#### TASK PROMPT:
Extract the source text from each of the records below, reproducing every line verbatim and leaving out the pictures.

Document images with their source code
____________________
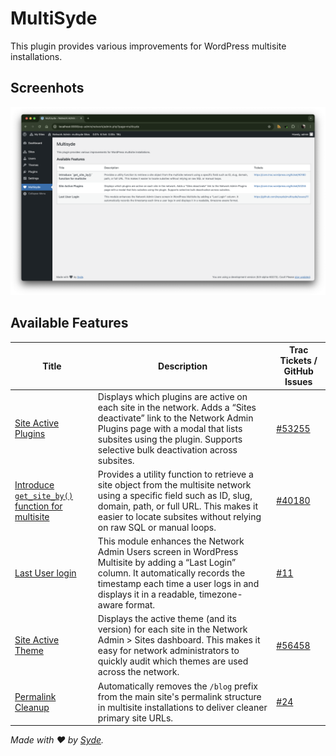 # MultiSyde

This plugin provides various improvements for WordPress multisite installations.

## Screenhots

![MultiSyde](https://github.com/inpsyde/multisyde/blob/main/.wordpress-org/screenshot-1.png?raw=true)

## Available Features

| Title                                                                     | Description                                                                                                                                                                                                                              | Trac Tickets / GitHub Issues                           |
|---------------------------------------------------------------------------|------------------------------------------------------------------------------------------------------------------------------------------------------------------------------------------------------------------------------------------|--------------------------------------------------------|
| [Site Active Plugins](./SiteActivePlugins/README.md)                      | Displays which plugins are active on each site in the network. Adds a “Sites deactivate” link to the Network Admin Plugins page with a modal that lists subsites using the plugin. Supports selective bulk deactivation across subsites. | [#53255](https://core.trac.wordpress.org/ticket/53255) |
| [Introduce `get_site_by()` function for multisite](./GetSiteBy/README.md) | Provides a utility function to retrieve a site object from the multisite network using a specific field such as ID, slug, domain, path, or full URL. This makes it easier to locate subsites without relying on raw SQL or manual loops. | [#40180](https://core.trac.wordpress.org/ticket/40180) |
| [Last User login](./LastUserLogin/README.md)                              | This module enhances the Network Admin Users screen in WordPress Multisite by adding a “Last Login” column. It automatically records the timestamp each time a user logs in and displays it in a readable, timezone-aware format.        | [#11](https://github.com/inpsyde/multisyde/issues/11)  |
| [Site Active Theme](./SiteActiveTheme/README.md)                          | Displays the active theme (and its version) for each site in the Network Admin > Sites dashboard. This makes it easy for network administrators to quickly audit which themes are used across the network.                               | [#56458](https://core.trac.wordpress.org/ticket/56458) |
| [Permalink Cleanup](./PermalinkCleanup/README.md)                         | Automatically removes the `/blog` prefix from the main site's permalink structure in multisite installations to deliver cleaner primary site URLs.                                                                                    | [#24](https://github.com/inpsyde/multisyde/issues/24)  |

_Made with ❤️ by [Syde](https://syde.com)._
____________________
#### TASK RESULT:
 # MultiSyde

This plugin provides various improvements for WordPress multisite installations.

## Screenhots

![MultiSyde](https://github.com/inpsyde/multisyde/blob/main/.wordpress-org/screenshot-1.png?raw=true)

## Available Features

| Title                                                                     | Description                                                                                                                                                                                                                              | Trac Tickets / GitHub Issues                           |
|---------------------------------------------------------------------------|------------------------------------------------------------------------------------------------------------------------------------------------------------------------------------------------------------------------------------------|--------------------------------------------------------|
| [Site Active Plugins](./SiteActivePlugins/README.md)                      | Displays which plugins are active on each site in the network. Adds a “Sites deactivate” link to the Network Admin Plugins page with a modal that lists subsites using the plugin. Supports selective bulk deactivation across subsites. | [#53255](https://core.trac.wordpress.org/ticket/53255) |
| [Introduce `get_site_by()` function for multisite](./GetSiteBy/README.md) | Provides a utility function to retrieve a site object from the multisite network using a specific field such as ID, slug, domain, path, or full URL. This makes it easier to locate subsites without relying on raw SQL or manual loops. | [#40180](https://core.trac.wordpress.org/ticket/40180) |
| [Last User login](./LastUserLogin/README.md)                              | This module enhances the Network Admin Users screen in WordPress Multisite by adding a “Last Login” column. It automatically records the timestamp each time a user logs in and displays it in a readable, timezone-aware format.        | [#11](https://github.com/inpsyde/multisyde/issues/11)  |
| [Site Active Theme](./SiteActiveTheme/README.md)                          | Displays the active theme (and its version) for each site in the Network Admin > Sites dashboard. This makes it easy for network administrators to quickly audit which themes are used across the network.                               | [#56458](https://core.trac.wordpress.org/ticket/56458) |
| [Permalink Cleanup](./PermalinkCleanup/README.md)                         | Automatically removes the `/blog` prefix from the main site's permalink structure in multisite installations to deliver cleaner primary site URLs.                                                                                    | [#24](https://github.com/inpsyde/multisyde/issues/24)  |

_Made with ❤️ by [Syde](https://syde.com)._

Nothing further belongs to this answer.